Aid numbers dropped significantly below required benchmarks following the outbreak of the US-Israeli war against Iran, though those numbers have come back up in recent weeks following Board of Peace pressure on Israel. Similar pressure was needed to resume the operation of the Rafah Crossing, while it has apparently been less successful in coaxing Israel to halt its gradual pushing of the Yellow Line closer to the Gaza coast.
While Trump’s 20-point plan envisioned Israel’s gradual withdrawal from the Strip in line with Hamas’s disarmament, recent months have instead seen the IDF unilaterally expand the half of the Strip that was supposed to only remain under its control temporarily.
The Board of Peace envoys’ decision to first request Israeli assurances on specific issues raised by Hamas and then lay them out in the letter appeared to be an implicit acknowledgement that those key phase one terms had been violated by Israel. But Mladenov and Lightstone appeared to have been satisfied by the guarantees they secured from Israel and wrote in the letter that the ball was in Hamas’s court.
Writing to National Committee for the Administration of Gaza (NCAG) chief commissioner Ali Shaath on the week of April 5, the pair informed him that the mediators had submitted to Hamas a “framework for weapons decommissioning and IDF withdrawal” on April 3.
“We expect to finalize negotiations on the implementation of the decommissioning framework this week,” wrote Mladenov and Lighstone, a State Department official who has also been appointed as a senior adviser to the Board of Peace.
The pair appeared to be referencing the April 11 deadline they had given Hamas to accept the framework for the gradual handover of all weapons over an eight-month period as a basis for negotiations.
With Hamas pushing back on the effort, the Board of Peace envoys decided to swallow their deadline, rather than blow up the talks completely.
Hamas on Saturday finally submitted its response to the disarmament framework it received roughly one month earlier, but largely bucked demands to give up all of its weapons, according to two Arab diplomats familiar with the matter.
The terror group’s counteroffer instead argued that the handover of its weapons can only be done as part of a framework culminating in the establishment of a Palestinian state, the diplomats said.
Israel is reportedly preparing to resume intensive military operations in Gaza, though disarming Hamas proved elusive over two years of war. Supporters of a renewed military operation claim soldiers will have an easier time operating, given that there are no longer any Israeli hostages in Gaza.
Mladenov — whose office declined to comment on the record about this story — met with Prime Minister Benjamin Netanyahu in Jerusalem on Tuesday and tweeted afterward that it was a “positive and substantive discussion.”
“We all reaffirmed our commitment to the full implementation of Trump’s 20-Point Comprehensive Plan,” he wrote. “Working with all sides to turn commitment into concrete actions. This will require decisions for progress. We keep moving forward in the interest of a better future for Israelis and Palestinians.”
·····
**Questions on the material:**
A: Summarize the Board of Peace passage in two sentences.
B: Answer these questions from the Board of Peace passage, one answer per line, marked the same way:
(i) On what date did the mediators submit the disarmament framework to Hamas?
(ii) Over what period would all weapons be handed over under that framework?
(iii) In what city did Mladenov meet with Benjamin Netanyahu?
C: Repeat the stretch of the Board of Peace passage from "The terror group’s" through "the diplomats said.".
·····
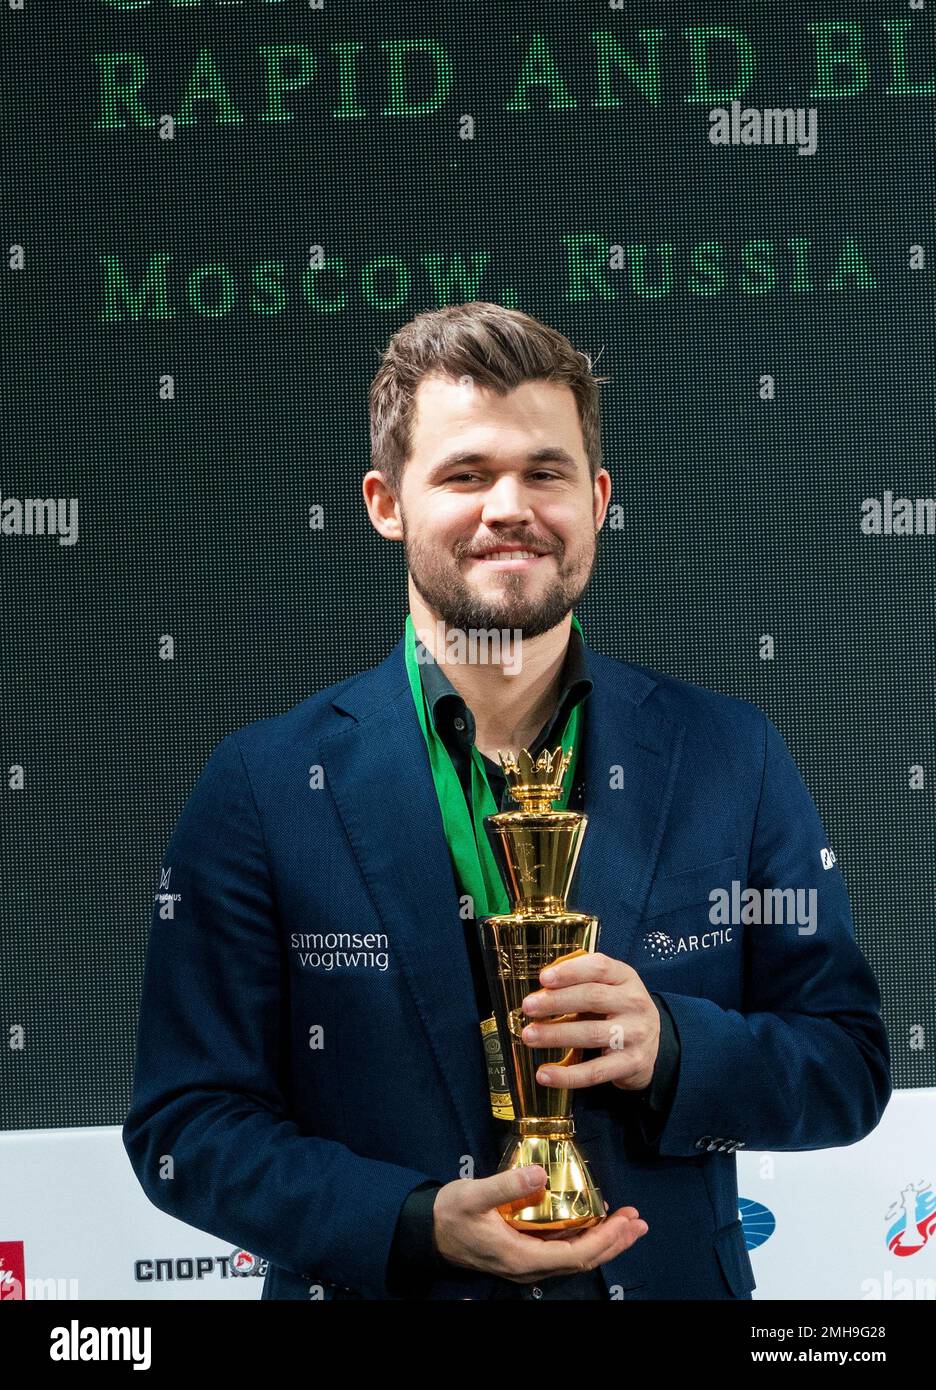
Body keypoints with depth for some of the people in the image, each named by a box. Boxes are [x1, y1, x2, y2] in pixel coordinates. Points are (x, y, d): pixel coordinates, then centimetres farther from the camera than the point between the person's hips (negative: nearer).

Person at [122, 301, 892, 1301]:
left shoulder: (730, 758, -3)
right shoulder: (261, 786, -9)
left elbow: (851, 1067, -1)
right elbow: (183, 1128, -8)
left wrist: (669, 1047, -20)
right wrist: (418, 1226, -22)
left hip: (670, 1283, 2)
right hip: (388, 1288, -1)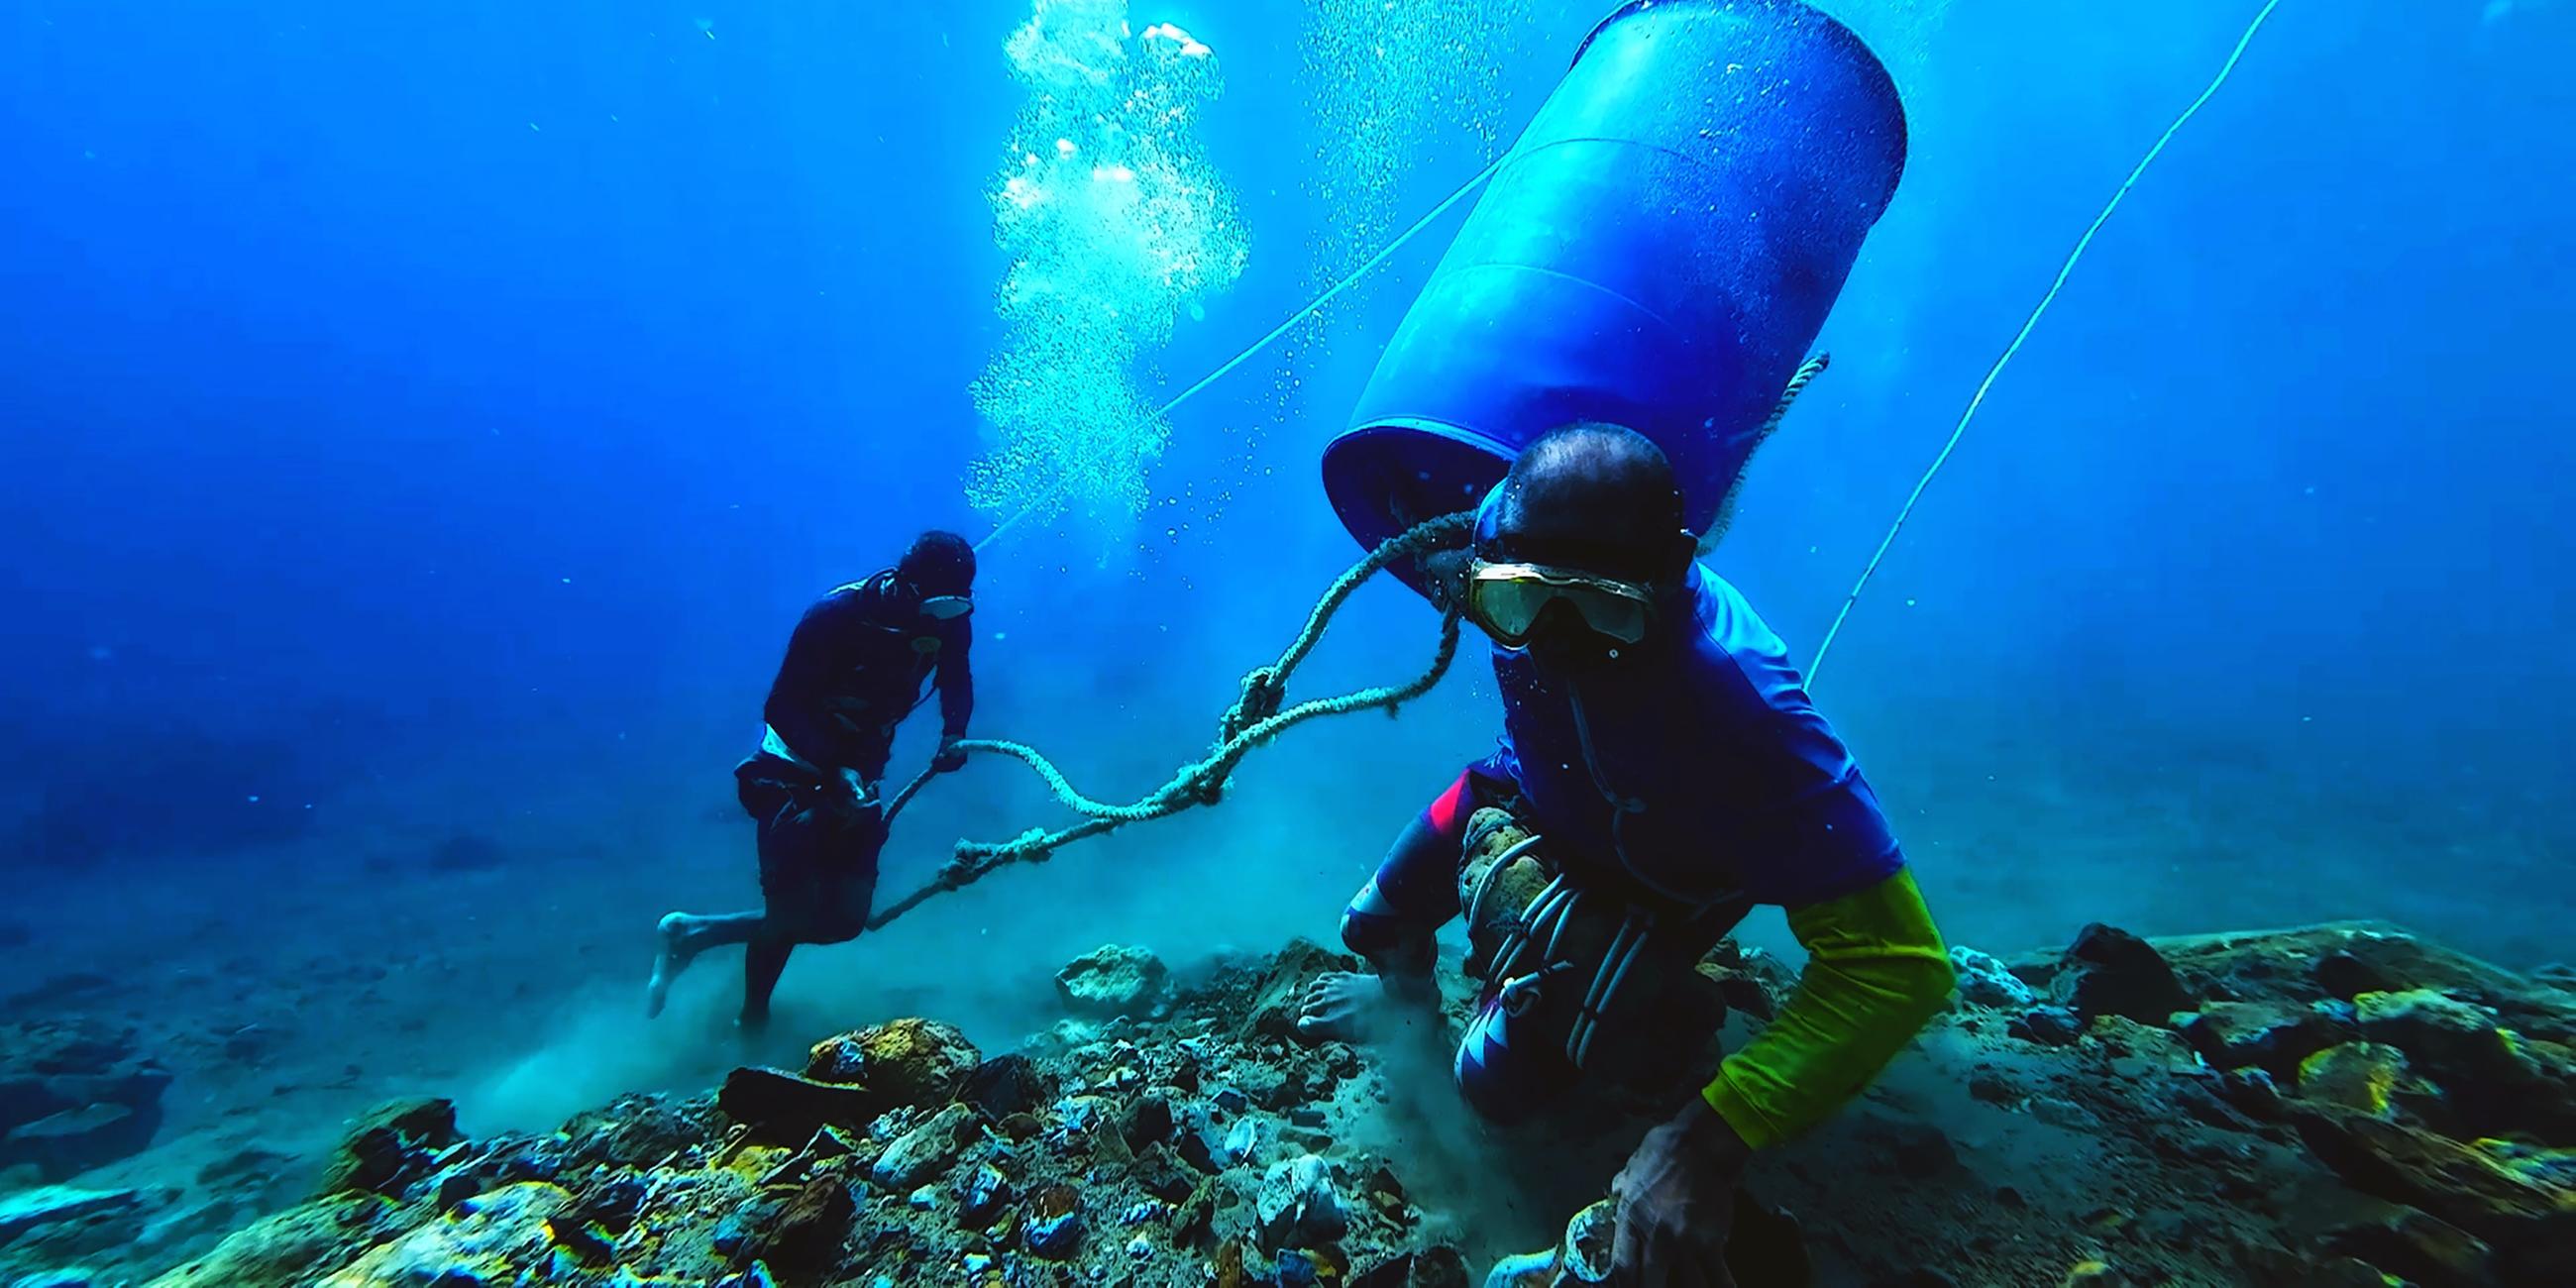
·····
**Answers for the tasks:**
A: Board of Peace envoys Mladenov and Lightstone obtained Israeli assurances on issues raised by Hamas and told the chief commissioner of the National Committee for the Administration of Gaza that a framework for weapons decommissioning and IDF withdrawal had been submitted to Hamas on April 3, but they later dropped their April 11 deadline rather than blow up the talks. Hamas eventually responded by largely refusing to give up all its weapons, arguing that any handover must be part of a framework culminating in a Palestinian state, while Israel is reportedly preparing to resume intensive military operations in Gaza.

B:
(i) April 3
(ii) An eight-month period
(iii) Jerusalem

C:
The terror group’s counteroffer instead argued that the handover of its weapons can only be done as part of a framework culminating in the establishment of a Palestinian state, the diplomats said.